離得他較近的司南逸在旁看著,覺得好笑又有些心疼他。
怎麼會有那麼傻的人,不知道試弓的時候,要拿遠一點嘛!
而他這一動靜,即刻引起課奉師兄的秦天的注意力,他朝著司南逸所在方向走來。
司南逸還以為秦天是沖他走來,身板即刻挺得筆直,心臟跟著他急促腳步一下一下忐忑跳動,開口的第一句話,他都想好要說啥了。
結果,秦天徑直越過他,奔向那被彈腦門的傻小子。
司南逸沒來由失落了好一陣。
秦天將被彈腦門傻小子扶起,好似關心了一番,又檢查了一下他手中弓,沒有問題後,才還給他。

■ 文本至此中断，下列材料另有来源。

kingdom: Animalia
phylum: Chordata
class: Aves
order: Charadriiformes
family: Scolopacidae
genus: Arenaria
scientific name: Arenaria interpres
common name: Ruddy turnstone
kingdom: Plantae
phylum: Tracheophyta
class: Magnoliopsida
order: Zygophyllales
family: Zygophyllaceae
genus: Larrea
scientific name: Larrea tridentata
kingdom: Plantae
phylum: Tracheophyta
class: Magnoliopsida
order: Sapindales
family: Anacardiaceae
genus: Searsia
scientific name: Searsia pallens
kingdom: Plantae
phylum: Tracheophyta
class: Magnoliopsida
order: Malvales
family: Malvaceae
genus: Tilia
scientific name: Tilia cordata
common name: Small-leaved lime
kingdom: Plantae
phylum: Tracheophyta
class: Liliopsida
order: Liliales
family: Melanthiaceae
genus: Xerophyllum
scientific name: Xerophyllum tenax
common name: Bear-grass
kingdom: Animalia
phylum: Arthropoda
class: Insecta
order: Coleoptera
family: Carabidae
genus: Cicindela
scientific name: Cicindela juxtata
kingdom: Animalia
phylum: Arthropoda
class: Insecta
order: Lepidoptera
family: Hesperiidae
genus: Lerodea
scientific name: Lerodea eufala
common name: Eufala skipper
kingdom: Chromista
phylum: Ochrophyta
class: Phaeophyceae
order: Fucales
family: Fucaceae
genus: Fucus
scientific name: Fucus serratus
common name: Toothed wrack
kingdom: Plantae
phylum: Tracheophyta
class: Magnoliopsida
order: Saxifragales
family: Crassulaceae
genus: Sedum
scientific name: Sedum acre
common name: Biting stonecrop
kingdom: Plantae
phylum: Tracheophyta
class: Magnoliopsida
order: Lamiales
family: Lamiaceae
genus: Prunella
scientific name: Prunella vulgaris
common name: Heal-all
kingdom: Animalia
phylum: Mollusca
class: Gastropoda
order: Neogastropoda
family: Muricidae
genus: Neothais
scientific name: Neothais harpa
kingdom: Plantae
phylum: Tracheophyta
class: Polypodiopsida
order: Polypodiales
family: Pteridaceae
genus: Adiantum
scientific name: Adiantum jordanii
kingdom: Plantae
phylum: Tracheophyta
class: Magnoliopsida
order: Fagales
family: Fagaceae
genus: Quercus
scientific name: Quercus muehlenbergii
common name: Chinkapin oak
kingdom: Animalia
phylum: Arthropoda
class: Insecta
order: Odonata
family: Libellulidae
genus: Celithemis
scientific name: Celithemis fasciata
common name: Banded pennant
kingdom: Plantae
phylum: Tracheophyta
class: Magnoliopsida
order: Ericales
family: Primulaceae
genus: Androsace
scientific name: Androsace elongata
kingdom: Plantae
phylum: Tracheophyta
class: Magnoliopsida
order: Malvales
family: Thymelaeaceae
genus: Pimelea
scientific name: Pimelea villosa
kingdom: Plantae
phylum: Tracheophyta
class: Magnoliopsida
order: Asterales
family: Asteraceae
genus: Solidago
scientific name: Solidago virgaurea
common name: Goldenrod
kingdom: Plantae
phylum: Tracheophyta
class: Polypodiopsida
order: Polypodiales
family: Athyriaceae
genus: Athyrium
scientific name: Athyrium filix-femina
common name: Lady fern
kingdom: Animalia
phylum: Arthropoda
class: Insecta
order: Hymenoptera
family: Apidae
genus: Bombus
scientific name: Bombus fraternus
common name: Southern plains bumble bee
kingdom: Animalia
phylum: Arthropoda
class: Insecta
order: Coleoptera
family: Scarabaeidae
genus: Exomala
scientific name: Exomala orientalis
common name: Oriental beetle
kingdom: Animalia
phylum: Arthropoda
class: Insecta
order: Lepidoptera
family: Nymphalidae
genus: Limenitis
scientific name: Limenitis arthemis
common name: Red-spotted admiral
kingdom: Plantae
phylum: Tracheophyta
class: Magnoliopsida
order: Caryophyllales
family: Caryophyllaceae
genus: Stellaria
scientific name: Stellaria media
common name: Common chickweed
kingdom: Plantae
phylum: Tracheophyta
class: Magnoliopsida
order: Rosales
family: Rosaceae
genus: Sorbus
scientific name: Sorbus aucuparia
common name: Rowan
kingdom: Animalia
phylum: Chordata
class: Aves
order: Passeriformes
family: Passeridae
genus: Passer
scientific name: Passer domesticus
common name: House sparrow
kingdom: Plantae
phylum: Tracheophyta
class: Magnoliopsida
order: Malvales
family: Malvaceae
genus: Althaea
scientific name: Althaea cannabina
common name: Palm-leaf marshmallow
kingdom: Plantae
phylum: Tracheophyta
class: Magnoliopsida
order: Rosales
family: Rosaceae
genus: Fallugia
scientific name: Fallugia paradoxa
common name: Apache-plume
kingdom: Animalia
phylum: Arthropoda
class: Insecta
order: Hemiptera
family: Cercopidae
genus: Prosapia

就在司南逸以為完了之後,那傻小子不知說了啥,秦天竟然手把手來了個現場教學,從站姿、握弓手勢甚至到搭箭,無一不細緻入微。
完了後,還很看好的似的輕拍了一下那傻小子的肩,把傻小子迷糊的,直摸著後腦勺靦腆的傻樂呵了好一陣。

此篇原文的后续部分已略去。